Remembering Titanic With “The Girl Who Came Home”


the-girl-who-came-home-680x1024I couldn’t resist posting this blog on a book whose setting is the Titanic, at the time it sank: 2:20 a.m., April 15, 2015. Sorry if I woke you!

If you haven’t noticed, I’m an extremely situational reader. In summer I read books with nautical settings, in winter the books must have snow, and in April, I try to read books with characters travelling on ships, especially the Titanic. The Girl Who Came Home used several characters to explore the  decks of the Titanic. In the present, Maggie’s retelling of her crossing helped refocus her granddaughter on living her life to the fullest. In the past, Maggie struggled to leave her love behind in Ireland as she set sail on the grandest ship ever built. 
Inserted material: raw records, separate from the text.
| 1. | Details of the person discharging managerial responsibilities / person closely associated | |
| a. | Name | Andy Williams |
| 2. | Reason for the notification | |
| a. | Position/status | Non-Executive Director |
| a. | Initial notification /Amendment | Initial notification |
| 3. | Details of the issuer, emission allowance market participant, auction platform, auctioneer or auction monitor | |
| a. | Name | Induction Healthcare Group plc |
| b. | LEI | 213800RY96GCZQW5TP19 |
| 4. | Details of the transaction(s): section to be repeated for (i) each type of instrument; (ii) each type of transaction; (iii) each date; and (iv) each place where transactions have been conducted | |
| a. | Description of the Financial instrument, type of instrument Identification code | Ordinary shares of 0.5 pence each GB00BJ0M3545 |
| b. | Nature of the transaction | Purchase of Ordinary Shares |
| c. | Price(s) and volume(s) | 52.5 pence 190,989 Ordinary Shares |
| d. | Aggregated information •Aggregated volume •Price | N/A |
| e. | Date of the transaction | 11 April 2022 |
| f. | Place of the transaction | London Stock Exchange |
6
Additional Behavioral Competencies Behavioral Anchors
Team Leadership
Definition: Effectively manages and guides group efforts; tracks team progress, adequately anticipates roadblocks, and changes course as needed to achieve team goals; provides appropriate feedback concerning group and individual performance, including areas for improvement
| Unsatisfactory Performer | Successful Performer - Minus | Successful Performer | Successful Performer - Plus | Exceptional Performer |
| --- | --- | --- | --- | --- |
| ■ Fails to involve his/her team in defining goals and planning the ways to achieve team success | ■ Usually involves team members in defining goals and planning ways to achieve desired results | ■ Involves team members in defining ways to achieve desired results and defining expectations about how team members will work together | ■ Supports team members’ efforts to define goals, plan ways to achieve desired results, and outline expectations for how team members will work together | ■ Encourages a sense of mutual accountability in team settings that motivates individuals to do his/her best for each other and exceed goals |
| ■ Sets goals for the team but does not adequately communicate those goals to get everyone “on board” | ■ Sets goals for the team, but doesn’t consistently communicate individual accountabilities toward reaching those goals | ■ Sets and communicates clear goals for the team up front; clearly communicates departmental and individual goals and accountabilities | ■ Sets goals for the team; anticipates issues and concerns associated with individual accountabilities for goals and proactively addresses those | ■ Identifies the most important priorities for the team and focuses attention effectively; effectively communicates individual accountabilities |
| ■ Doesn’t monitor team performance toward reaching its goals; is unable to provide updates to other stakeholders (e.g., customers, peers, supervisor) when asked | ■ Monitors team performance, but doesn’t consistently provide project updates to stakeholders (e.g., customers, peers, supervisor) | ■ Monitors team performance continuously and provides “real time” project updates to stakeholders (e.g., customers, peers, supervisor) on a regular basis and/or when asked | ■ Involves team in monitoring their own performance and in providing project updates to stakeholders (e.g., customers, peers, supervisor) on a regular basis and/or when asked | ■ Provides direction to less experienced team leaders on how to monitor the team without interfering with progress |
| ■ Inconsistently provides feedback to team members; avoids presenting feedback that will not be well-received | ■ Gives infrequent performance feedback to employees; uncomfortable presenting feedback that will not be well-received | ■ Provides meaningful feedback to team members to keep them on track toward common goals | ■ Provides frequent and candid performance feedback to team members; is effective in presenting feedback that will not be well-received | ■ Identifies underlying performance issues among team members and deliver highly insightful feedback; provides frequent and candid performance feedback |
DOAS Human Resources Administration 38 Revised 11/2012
Maggie, along with a group of young people from Ireland, headed for America and explored the ship with eagerness. They anxiously left their steerage berths to catch a glimpse of the wealthy passengers in first class. Maggie and her friends had high spirits and were delightful to follow. The retelling of the sinking was done very well. The author folded in many details about the decisions that lead to the ship crashing into the iceberg, and also about how some people reached a lifeboat and others didn’t. I was disappointed with the author when Maggie became distraught over losing letters on the ship. Letters hardly compared to the enormous loss of life, which trivialized her loss. Without seeming rushed, the story even recounted the chaos that the survivor’s encountered once they reached New York. The joint narration in the past and present blended perfectly at the end of the book to create a complete story of Maggie’s life. This was such a joy to read!

This was one of the better books I read set on Titanic, with The Dressmaker being my other favorite!